Like everybody else, though, the pandemic brought challenges for Jacoby. She was able to answer those challenges with the help of the Alaska swimming community.

“I’d like to say thank you to everyone in Alaska swimming who helped me get here even with the pandemic,” Jacoby said. “Everybody worked together to make this happen.”

The pool at Seward High School closed in March and would remain closed through most of the summer. Jacoby and her mother, Leslie, were able to move to Anchorage in May and start training with the Northern Lights Swim Club.

“I’m grateful to that club for helping me,” she said.

The situation oddly may have helped Jacoby’s swimming.

“Normally in the summertime, our family travels a lot,” Jacoby said. “With COVID, that was not a thing.

“It worked out well in Anchorage because swimming was all I would do. I’d swim every morning and dry-land train every evening.”

By early September, the pool in Seward was open. Jacoby still went back and forth to Anchorage. She was able to work with her longtime club coach, Meghan O’Leary, and do helpful strength training in Seward with Solomon D’ Amico.

Jacoby said the additional work is necessary as she eyes stepping up from the junior level.

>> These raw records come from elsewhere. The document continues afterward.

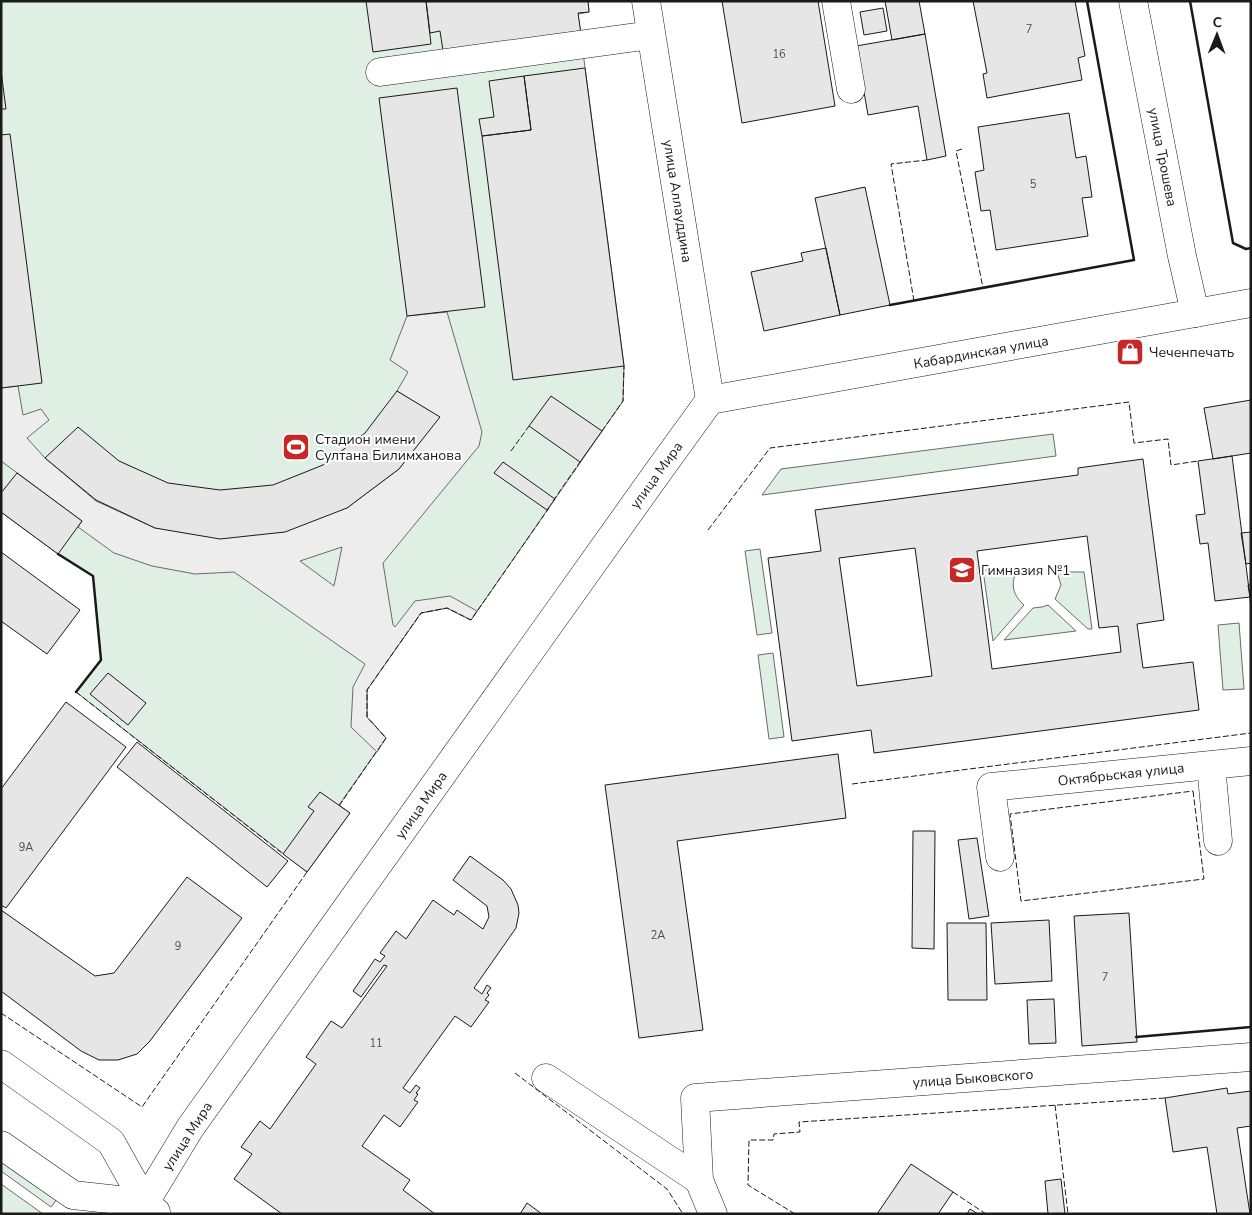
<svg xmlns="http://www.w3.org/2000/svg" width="1252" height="1215" font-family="'Nunito Sans',sans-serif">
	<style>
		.green { fill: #e0efe3; stroke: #6a6a6a }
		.parking { fill: #ededed; stroke: #6a6a6a; fill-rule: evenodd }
		.building { fill: #e6e6e6; stroke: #1a1a1a; fill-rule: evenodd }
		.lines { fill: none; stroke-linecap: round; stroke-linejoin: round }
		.minor-casing { stroke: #1a1a1a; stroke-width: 29 }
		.major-casing { stroke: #1a1a1a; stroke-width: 29 }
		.minor { stroke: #fff; stroke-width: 28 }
		.major { stroke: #fff; stroke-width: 28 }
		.fence { stroke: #1a1a1a; stroke-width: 1; stroke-dasharray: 6 2.5; stroke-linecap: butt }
		.wall { stroke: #1a1a1a; stroke-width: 2.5 }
		.labels { text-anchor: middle; stroke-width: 4; stroke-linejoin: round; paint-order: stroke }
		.number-label { font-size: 11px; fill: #4d4d4d }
		.street-label { font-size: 14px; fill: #1a1a1a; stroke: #fff }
		.poi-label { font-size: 14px; fill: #1a1a1a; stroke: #fff; text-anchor: start }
	</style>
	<rect width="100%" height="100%" fill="#fff"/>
	<path class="green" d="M1,1H588L589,12L578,14L624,366L623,401L471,620L447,608L421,613L367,690V717L386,738L339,805L350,813L307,872L76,692L101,660L93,576L58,554L1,512Z
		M1053,434L1056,456L762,495L781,469Z
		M760,549L772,633L757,635L745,551Z
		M983,570L1017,571C1010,584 1013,595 1024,605L993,641Z
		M1057,572H1084L1092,629H1088L1055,599L1061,585Z
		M1048,605L1076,631L1004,640L1033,608L1042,607Z
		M1239,623L1244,689L1223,690L1218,625Z
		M773,653L784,737L769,739L758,655Z
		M1,1158L57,1199L51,1207L1,1171Z
		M1,1184L43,1214H1Z"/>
	<path class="parking" d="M447,312L482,432L479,446L383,563L393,625L395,627L415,601L450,596L477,611L471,620L447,608L421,613L367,690V717L386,738L377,752L351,727L353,687L365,664L234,572L195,574L152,566L114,553L78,527L82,521L1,461V388L18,386L23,415L41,409L49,420L27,438L45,458L96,501L155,528L347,508L399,469L439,417L397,391L408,372L390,360L407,316ZM342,547L334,586L300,561Z"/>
	<path class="building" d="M366,1H426L431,44L373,52Z
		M426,1H588L589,12L578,13L581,34L443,51L440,31L430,33Z
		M722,1H818L835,106L742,123Z
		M885,1H919L925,34L892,40Z
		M973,1H1075L1085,56L1078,58L1082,80L987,98L983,74L987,73Z
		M883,8L887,31L864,35L860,12Z
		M925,34L946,156L927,160L918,106L868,115L856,46Z
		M585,68L624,366L513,380L482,136L531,130L524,76Z
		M1,71L6,109H1Z
		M524,76L531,130L482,136L479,119L494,117L489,81Z
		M457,88L485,307L407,316L379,98Z
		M1069,113L1076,158L1086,156L1092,197L1082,198L1088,236L996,250L990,210L981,211L975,172L984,170L978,127Z
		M10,134L42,383L1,388V135Z
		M865,187L890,305L840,315L815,198Z
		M826,248L840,315L764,331L751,272L803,261L801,253Z
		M397,391L440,417L399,469L347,508L285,532L220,539L155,528L96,500L45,458L78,427L119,461L168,483L220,490L273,485L323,465L365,433Z
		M551,396L602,431L580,462L529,426Z
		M1251,400V453L1213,459L1204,408Z
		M1232,456L1250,597L1215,601L1208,543L1200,544L1196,515L1205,514L1198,461Z
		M1143,459L1164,620L1137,624L1143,668L1193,662L1199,710L874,753L871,730L792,741L768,558L821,551L815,510L1078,475V468ZM1087,536L1099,628L1118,626L1121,652L992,669L977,551ZM915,548L932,676L857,686L839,558Z
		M503,462L555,499L547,510L494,473Z
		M17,473L82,521L58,554L1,512V493Z
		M1251,532V563L1246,564L1241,533Z
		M1,552L80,610L47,654L1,621Z
		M1248,585H1251V613L1250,597Z
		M108,673L146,703L128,725L90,694Z
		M66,702L126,747L6,908L1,905V789Z
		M137,742L288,861L267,887L117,767Z
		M838,754L846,818L677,841L703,1030L639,1038L605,785Z
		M320,792L350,813L307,872L283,854L314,811L308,807Z
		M913,831H935L934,949L912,948Z
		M977,838L989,916L969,919L958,840Z
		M470,856L503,880L511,889L518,905L519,913L516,928L474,988L482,994L487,985L491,988L487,993L489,995L485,1000L489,1002L471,1027L455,1016L403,1088L410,1093L416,1085L420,1088L416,1093L418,1094L414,1100L418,1102L400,1127L384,1115L362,1146L410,1180L403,1190L435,1214H282L234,1179L252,1154L241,1147L260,1121L270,1129L316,1064L306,1057L331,1021L342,1028L387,966L384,965L361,997L353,991L375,959L380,962L385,956L380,953L396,931L406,939L433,900L454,915L457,910L483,929L489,917L487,906L453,880Z
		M187,877L242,918L150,1041L137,1054L118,1060H99L81,1051L1,991V910L95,976L114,973Z
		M1129,913L1137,1042L1082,1046L1074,916Z
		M1049,920L1052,981L995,984L991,923Z
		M947,923H986L987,1000H948Z
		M1054,999L1056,1043L1029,1044L1027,1000Z
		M1227,1088L1228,1094L1251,1091V1126L1237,1128L1250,1214H1217L1207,1147L1173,1152L1165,1098Z
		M911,1164L953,1192L938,1214H877Z
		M1061,1179L1065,1214H1048L1045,1181Z
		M527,1203L542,1214H520Z
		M970,1209L978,1214H967Z"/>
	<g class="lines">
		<g class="minor-casing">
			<path id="minor" d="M646,1L710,400
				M836,1L851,89
				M1133,1L1182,256L1195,313
				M380,72L651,35
				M1211,765L1218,841
				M1000,857L991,787L1251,761
				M546,1078L699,1180
				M713,1214L699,1180L695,1098L1251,1057"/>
		</g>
		<g class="major-casing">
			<path id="major" d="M1,1064L111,1142L145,1203L156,1212
				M1,1145L73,1195L145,1203
				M138,1214L190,1128L660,469L710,400L1251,303"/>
		</g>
		<use href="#minor" class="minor"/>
		<use href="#major" class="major"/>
		<path class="fence" d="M962,149L956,151L983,288
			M914,301L891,164L927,160
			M602,431L623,401L624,366
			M511,451L529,426
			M553,501L580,462
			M708,530L770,448L1129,402L1134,443L1168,439L1171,465L1198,461
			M76,692L283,854
			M852,784L1251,733
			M1193,791L1204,879L1021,901L1010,814Z
			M339,806L386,738L367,717V690L421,613L447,608L471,620L549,508
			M1,1013L142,1107L307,872
			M515,1073L667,1189L683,1214
			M1055,1105L1068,1214
			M953,1192L986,1214
			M795,1214L748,1185L749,1140H773L774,1134L800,1132L799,1122L1165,1098"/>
		<path class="wall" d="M1190,1L1233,243L1246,249L1251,248
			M890,305L1134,260L1087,1
			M58,554L93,576L101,660L76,692
			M1136,1037L1251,1027"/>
	</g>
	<defs>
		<g id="shop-square" transform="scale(1.4375)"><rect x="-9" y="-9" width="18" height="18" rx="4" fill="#c62828" stroke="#fff"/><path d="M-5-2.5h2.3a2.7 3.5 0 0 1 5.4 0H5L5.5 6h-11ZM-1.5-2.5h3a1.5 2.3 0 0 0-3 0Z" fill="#fff"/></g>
		<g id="stadium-square" transform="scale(1.4375)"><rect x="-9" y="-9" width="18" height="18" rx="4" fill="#c62828" stroke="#fff"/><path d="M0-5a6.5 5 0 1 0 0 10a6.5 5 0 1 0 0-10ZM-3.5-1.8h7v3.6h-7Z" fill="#fff"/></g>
		<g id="school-square" transform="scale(1.4375)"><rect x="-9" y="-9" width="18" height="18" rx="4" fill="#c62828" stroke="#fff"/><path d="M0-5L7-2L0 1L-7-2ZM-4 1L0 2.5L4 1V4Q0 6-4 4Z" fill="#fff"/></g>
	</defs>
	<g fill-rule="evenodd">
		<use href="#shop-square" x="1130" y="352"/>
		<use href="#stadium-square" x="296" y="447"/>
		<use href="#school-square" x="962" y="570"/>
	</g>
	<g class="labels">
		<g class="number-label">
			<text x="1029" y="33">7</text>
			<text x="779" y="58">16</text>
			<text x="1033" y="188">5</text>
			<text x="26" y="851">9А</text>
			<text x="658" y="939">2А</text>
			<text x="178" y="950">9</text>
			<text x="1105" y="981">7</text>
			<text x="376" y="1047">11</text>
		</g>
		<g class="street-label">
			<text transform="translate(1163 157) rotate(79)" y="5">улица Трошева</text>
			<text transform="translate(678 201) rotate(81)" y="5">улица Аллауддина</text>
			<text transform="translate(981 352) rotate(-10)" y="5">Кабардинская улица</text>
			<text transform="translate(656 475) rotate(-54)" y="5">улица Мира</text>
			<text transform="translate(1121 774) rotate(-6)" y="5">Октябрьская улица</text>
			<text transform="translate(421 805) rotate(-55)" y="5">улица Мира</text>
			<text transform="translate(973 1078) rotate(-4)" y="5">улица Быковского</text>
			<text transform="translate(187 1136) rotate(-57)" y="5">улица Мира</text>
		</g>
		<g class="poi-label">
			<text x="1149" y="357">Чеченпечать</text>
			<text x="315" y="444">Стадион имени<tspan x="315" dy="16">Султана Билимханова</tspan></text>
			<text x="981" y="575">Гимназия №1</text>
		</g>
	</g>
	<rect width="1252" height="1215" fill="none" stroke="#1a1a1a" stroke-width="5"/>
	<g transform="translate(1217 35) rotate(1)" stroke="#ffffff" stroke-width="4" paint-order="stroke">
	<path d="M0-4L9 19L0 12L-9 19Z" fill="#1a1a1a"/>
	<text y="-8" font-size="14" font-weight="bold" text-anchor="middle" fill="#1a1a1a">С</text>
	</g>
</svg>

That next level was on display at the Pro Swim Series in Des Moines, Iowa, in March where four swimmers, all 23 or older, went under Jacoby’s U.S. Open 100 breaststroke time. Lilly King, who holds the world record of 1:04.13, won that race.

“Right now I’m on the Junior National team, but I’d love to move up to the national team,” Jacoby said. “We’ll see. There’s a lot of fast people out there.”

No matter what happens, Jacoby will still value her roots in Seward and Alaska. She said she is sad to have missed the season-culminating event for borough high school swimmers on Nov. 14. She’s also sad to be missing the Alaska State High School Invite, for high school age club swimmers, at Bartlett this weekend.

“That’s one of the biggest reasons I continue swimming, just because I have such good connections all over Alaska,” Jacoby said. “A lot of my best friends are people I met through swimming from other parts of Alaska.

“I’m sad to be missing the big state meet this weekend. I’m looking forward to seeing how everybody does.”